The Emotet Malware
For the first time in its history, the Emotet botnet has been spotted to use sophisticated social engineering tactics involving the deployment of malware by employing “unconventional” IP address formats. According to researchers, this is a crafty attempt to avoid detection by security solutions.
The development comes in the aftermath of a resurgence in Emotet activity late last year, following a 10-month break that came as a result of a coordinated law enforcement effort.
According to a threat analysis report published by Trend Micro on Friday, this involves the use of hexadecimal and octal representations of the IP address, which, when processed by the underlying operating systems, are automatically converted to a dotted-decimal quad representation that initiates the request from the remote servers.

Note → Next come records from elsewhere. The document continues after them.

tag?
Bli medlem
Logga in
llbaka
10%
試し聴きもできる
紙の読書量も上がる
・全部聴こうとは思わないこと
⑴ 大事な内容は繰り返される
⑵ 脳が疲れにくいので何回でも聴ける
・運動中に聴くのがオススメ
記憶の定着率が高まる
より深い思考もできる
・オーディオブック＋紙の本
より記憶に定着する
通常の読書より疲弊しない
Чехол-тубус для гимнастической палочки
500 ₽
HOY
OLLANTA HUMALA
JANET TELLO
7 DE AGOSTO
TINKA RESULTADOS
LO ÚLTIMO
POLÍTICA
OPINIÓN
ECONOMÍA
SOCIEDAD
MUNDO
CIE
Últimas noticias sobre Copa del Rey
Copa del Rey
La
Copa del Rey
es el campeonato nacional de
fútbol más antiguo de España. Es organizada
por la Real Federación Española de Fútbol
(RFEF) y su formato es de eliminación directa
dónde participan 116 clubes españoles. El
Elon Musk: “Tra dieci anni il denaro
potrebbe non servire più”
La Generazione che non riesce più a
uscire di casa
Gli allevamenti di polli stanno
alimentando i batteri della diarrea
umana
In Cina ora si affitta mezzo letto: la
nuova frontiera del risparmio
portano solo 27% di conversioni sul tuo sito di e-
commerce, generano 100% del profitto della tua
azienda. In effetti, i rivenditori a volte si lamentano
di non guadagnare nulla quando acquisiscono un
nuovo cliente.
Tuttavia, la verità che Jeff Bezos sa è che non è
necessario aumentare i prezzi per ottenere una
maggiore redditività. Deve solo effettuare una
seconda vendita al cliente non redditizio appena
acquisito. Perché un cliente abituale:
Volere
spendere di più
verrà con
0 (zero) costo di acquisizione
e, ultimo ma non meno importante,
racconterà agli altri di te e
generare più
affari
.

Like earlier Emotet-related attacks, the infection chains are designed to fool users into enabling document macros, which then automates the execution of malicious code. A feature of Excel 4.0 Macros, which has been regularly misused by unscrupulous actors in order to distribute malware, is employed in this document.
If the macro is enabled, it will call a URL that has been obfuscated with carets, with the host including the IP address in hexadecimal format, in order to run HTML application (HTA) code from a remote host.
It is possible to carry out the attack in an identical way, but instead of a hexademically represented IP address, the crooks include an IP address coded in an octal format.
Researchers believe that current solutions that rely on pattern matching may be circumvented as a result of the unusual use of hexadecimal and octal IP addresses. Pattern-based detection systems are always evolving, and evasion strategies such as these could be just another piece of evidence that attackers are continuing to innovate in order to bypass them.
According to information from November last year, researchers have discovered evidence that the Emotet malware has been adapting its tactics to dump TrickBot malware directly onto affected systems.
The revelation about the latest unconventional deploy tactics came at the same time as Microsoft announced its intentions to disable Excel 4.0 (XLM) Macros by default in order to protect users from security concerns.